(Data listing begins)
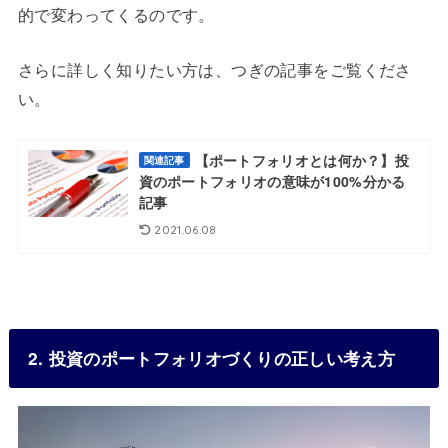
的で変わってくるのです。
さらに詳しく知りたい方は、つぎの記事をご覧くださ
い。
【ポートフォリオとは何か？】投
関連記事
資のポートフォリオの意味が100%分かる
記事
2021.06.08
2. 投資のポートフォリオづくりの正しい考え方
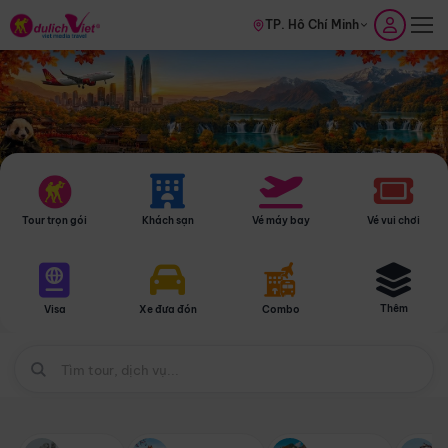
TP. Hồ Chí Minh
Tour trọn gói
Khách sạn
Vé máy bay
Vé vui chơi
Thêm
Visa
Xe đưa đón
Combo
(Data listing ends)
→ Task objective
Repeat every one of the lines above word for word, and leave the pictures out of your answer.

→ Exercise result
的で変わってくるのです。
さらに詳しく知りたい方は、つぎの記事をご覧くださ
い。
【ポートフォリオとは何か？】投
関連記事
資のポートフォリオの意味が100%分かる
記事
2021.06.08
2. 投資のポートフォリオづくりの正しい考え方
TP. Hồ Chí Minh
Tour trọn gói
Khách sạn
Vé máy bay
Vé vui chơi
Thêm
Visa
Xe đưa đón
Combo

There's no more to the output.